In passing the "Emergency Economic Stabilization Act of 2008," Congress ignored the "great concern" expressed by almost two hundred of the nation’s leading economists who pleaded with Congress "not to rush, to hold appropriate hearings, and to carefully consider the right course of action,..."
In addition to its ambiguity and long-term effects, the economists believed the bailout plan to be "a subsidy to investors at taxpayers’ expense" and to be "desperately short-sighted." Ultimately, more than 400 top economists, including two Nobel Prize winners, voiced opposition to the bailout.
The economists were not alone in being ignored by the politicians.
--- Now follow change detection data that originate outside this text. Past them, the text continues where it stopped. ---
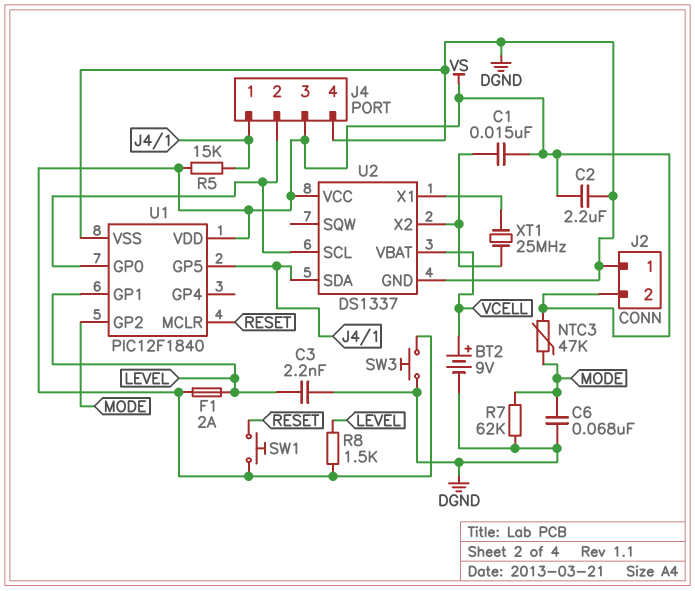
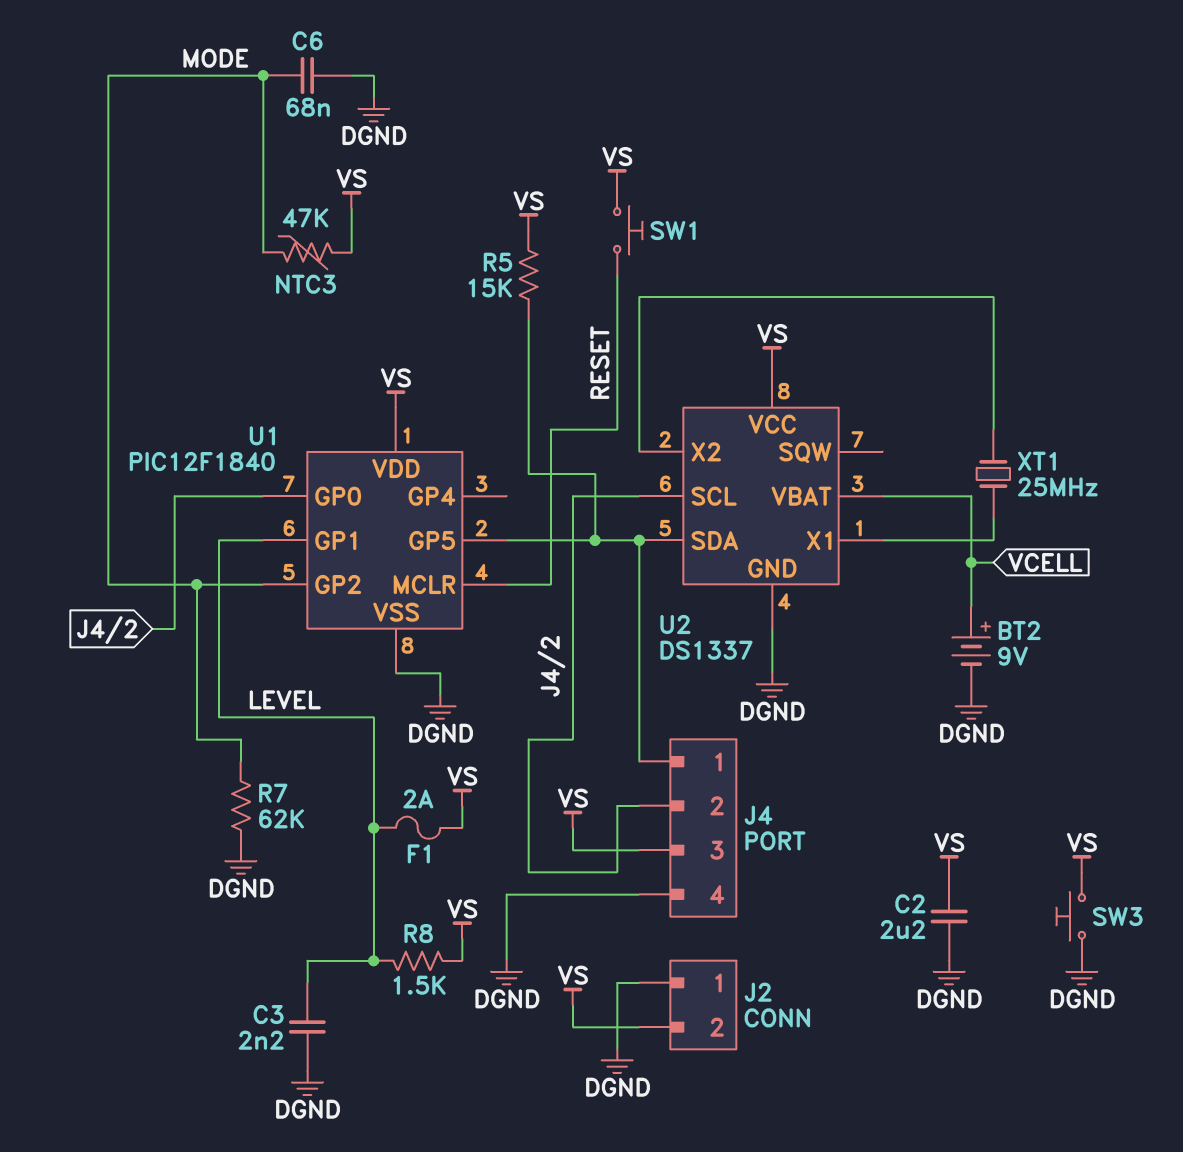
C1: 15nF (U2/X2, VS) -> none

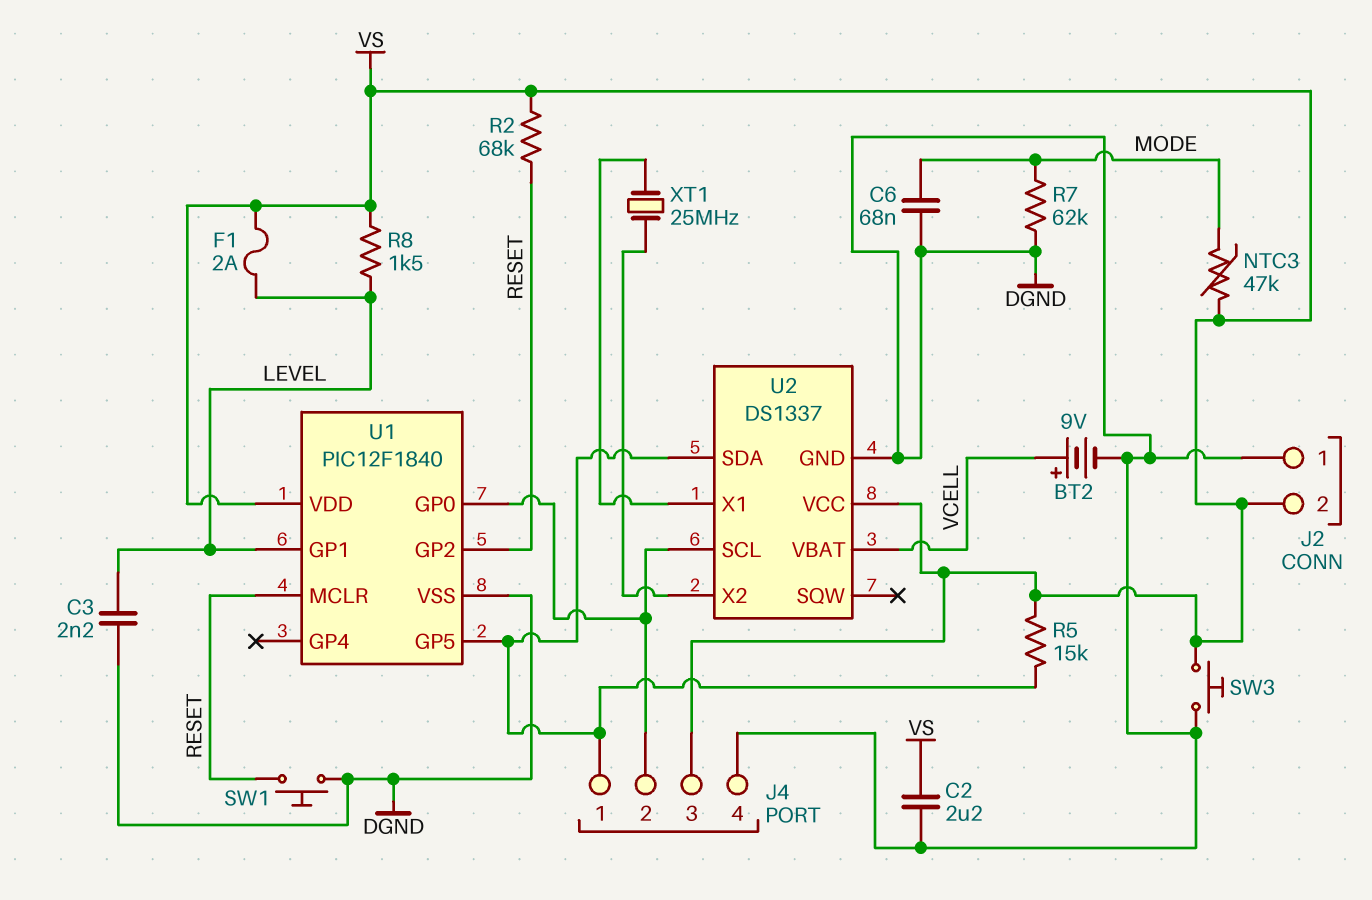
R2: none -> 68k (RESET, VS)
SW1: button (RESET, VS) -> button (DGND, RESET)
U1 pin GP2: MODE -> RESET

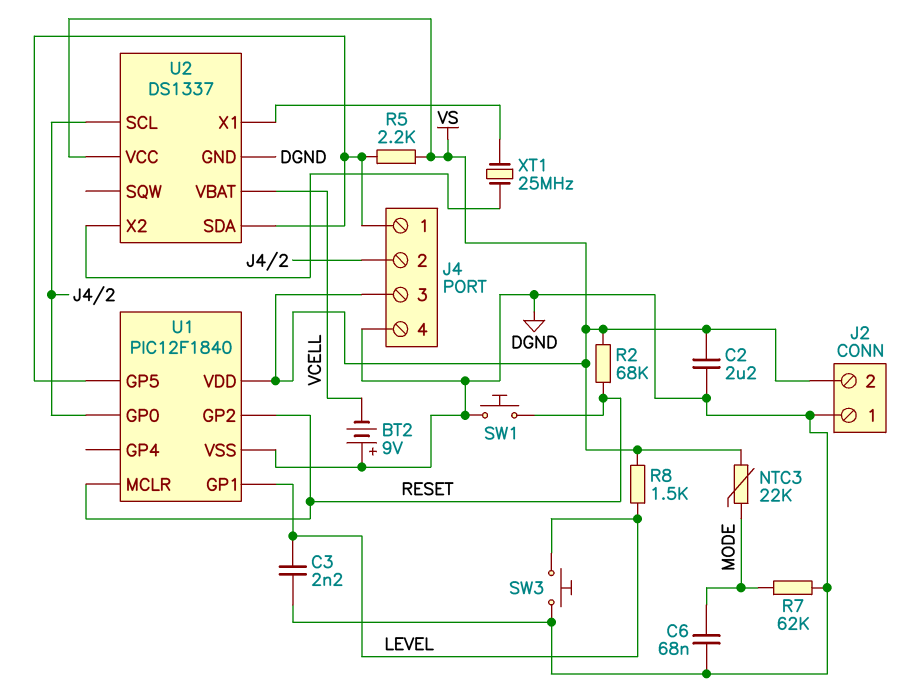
BT2: 9V (plus VCELL, minus DGND) -> 9V (plus DGND, minus VCELL)
F1: 2A (LEVEL, VS) -> none
NTC3: 47k (MODE, VS) -> 22k (MODE, VS)
R5: 15k (J4/1, VS) -> 2.2k (J4/1, VS)
SW3: button (DGND, VS) -> button (DGND, LEVEL)

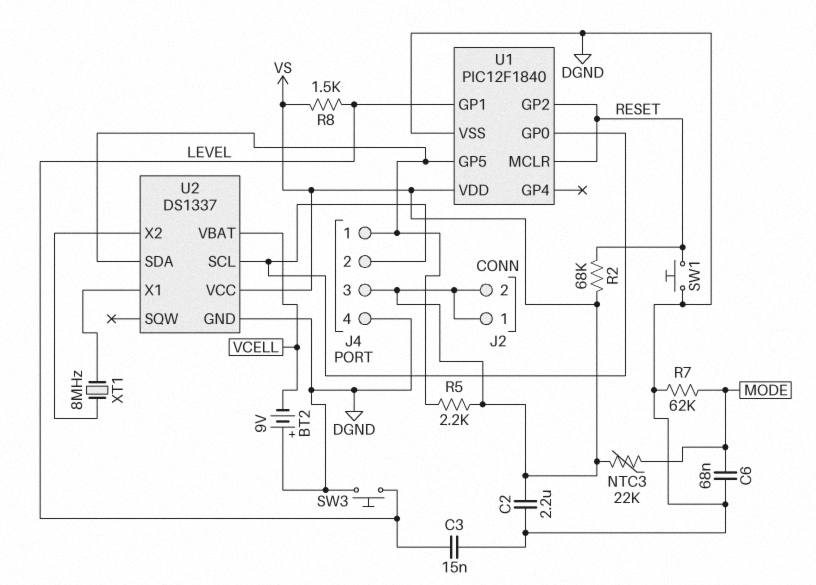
C3: 2.2nF (DGND, LEVEL) -> 15nF (DGND, LEVEL)
J2 pin 1: DGND -> VS
XT1: 25MHz (U2/X1, U2/X2) -> 8MHz (U2/X1, U2/X2)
It is widely reported that calls and emails to Congress from constituents were running as high as 300 to one against the bailout. Mike Whitney reports one analyst saying that "the calls to Congress are 50 percent ‘No’ and 50 percent ‘Hell, No’." The percentages adjusted as the stock market tumbled, but public opposition to the bailout remains strong.
An AP poll only identified 30 percent of the public in favor of the bailout, and a CNN Money opinion poll found 77 percent of the people believing the bailout would benefit those most responsible for the economic downturn.
The Latin adage, Cui bono, asks "to whose death are you going?" Law enforcement investigators quickly learn that the guilty party can usually be found among those who stand to gain from a murder or other crime.
There is no doubt the bailout will most benefit some of the richest and highest paid individuals in the American economy. But, why did the politicians betray the wishes of those who elected them in favor of the criminals who committed the fraud? Perhaps the answer can be found in another Latin phrase, quid pro quo, meaning "what for what; something for something."
Individuals working for Wall Street finance, insurance and real estate companies and the companies’ political action committees have contributed more than $47 million to the campaigns of Senator Obama (three of top five sources) and Senator McCain (top five sources), both of whom voted for the bailout.
More to the point, Wall Street has contributed more than $1.1 billion dollars to congressional candidates since 2002. Nine of the top ten House recipients of Wall Street largesse, who each received an average of $1.5 million, are on the financial oversight and taxation committees.